+++ Data shown +++
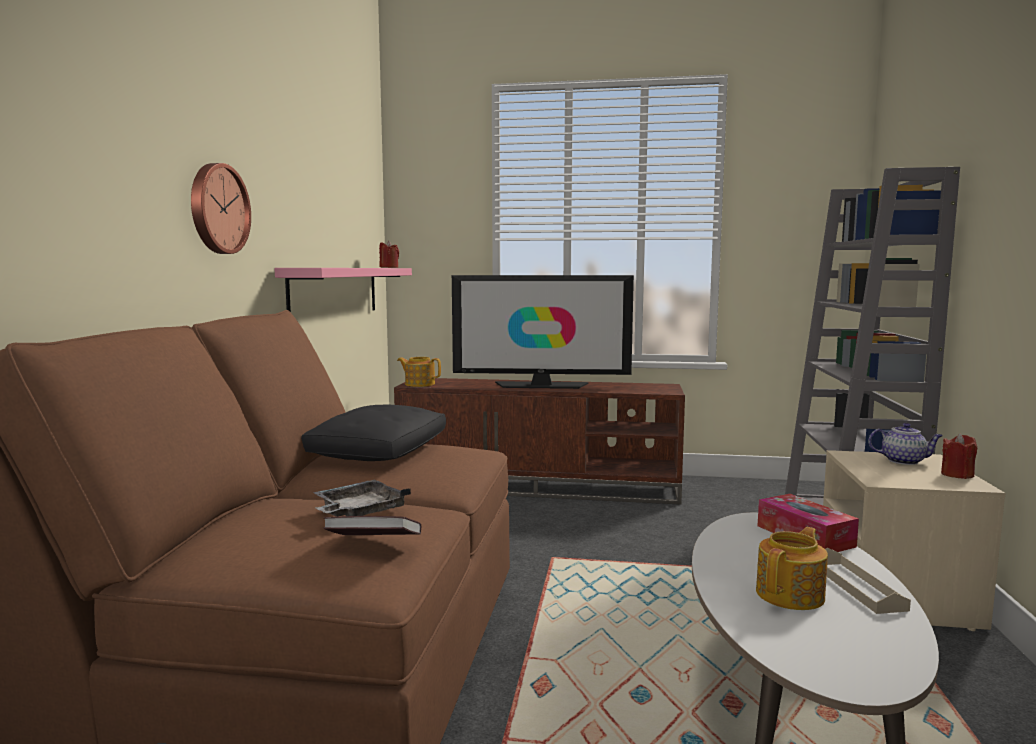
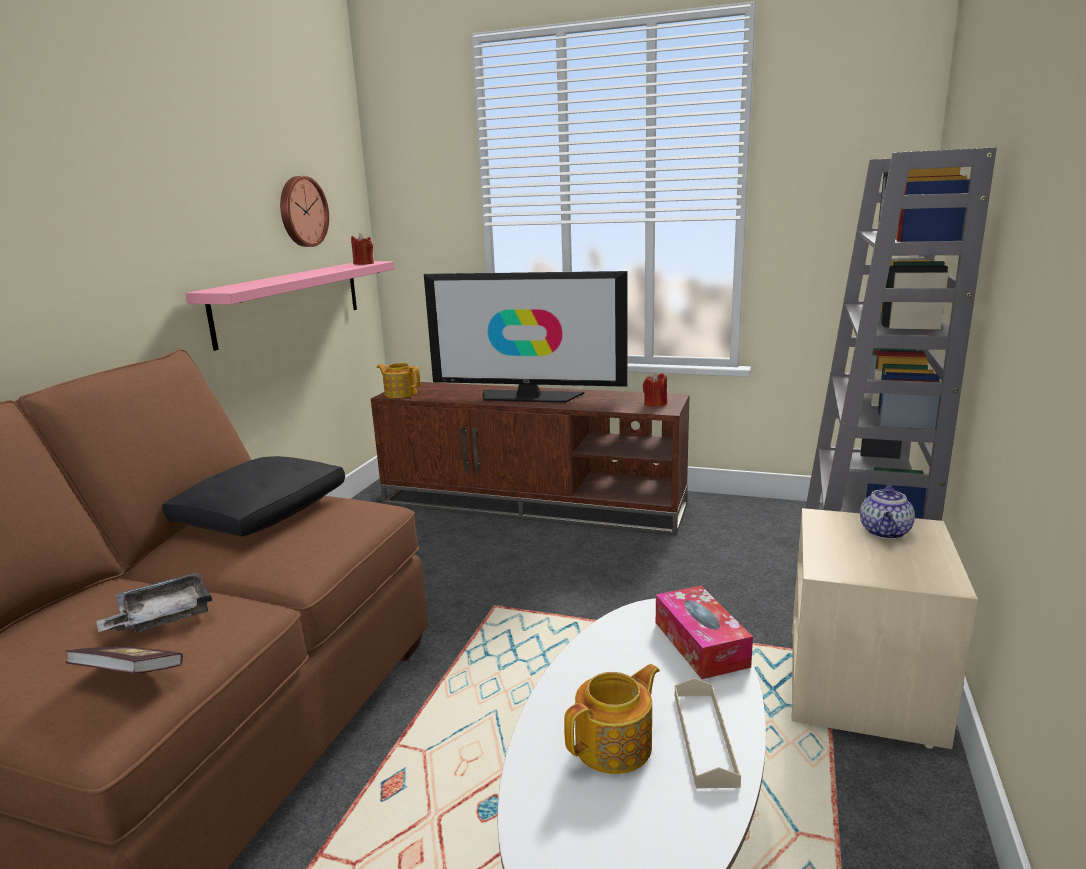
camera: 10 degrees right, 10 degrees up
(217, 209) = (82, 245): wall clock -> wall clock (302, 211)
(904, 461) = (885, 532): teapot -> teapot turned 90 degrees clockwise
(957, 475) = (937, 561): red candle -> red candle (655, 404)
+++
_Task brief:_ Render the data above verbatim and without pictures.

_Written response:_
camera: 10 degrees right, 10 degrees up
(217, 209) = (82, 245): wall clock -> wall clock (302, 211)
(904, 461) = (885, 532): teapot -> teapot turned 90 degrees clockwise
(957, 475) = (937, 561): red candle -> red candle (655, 404)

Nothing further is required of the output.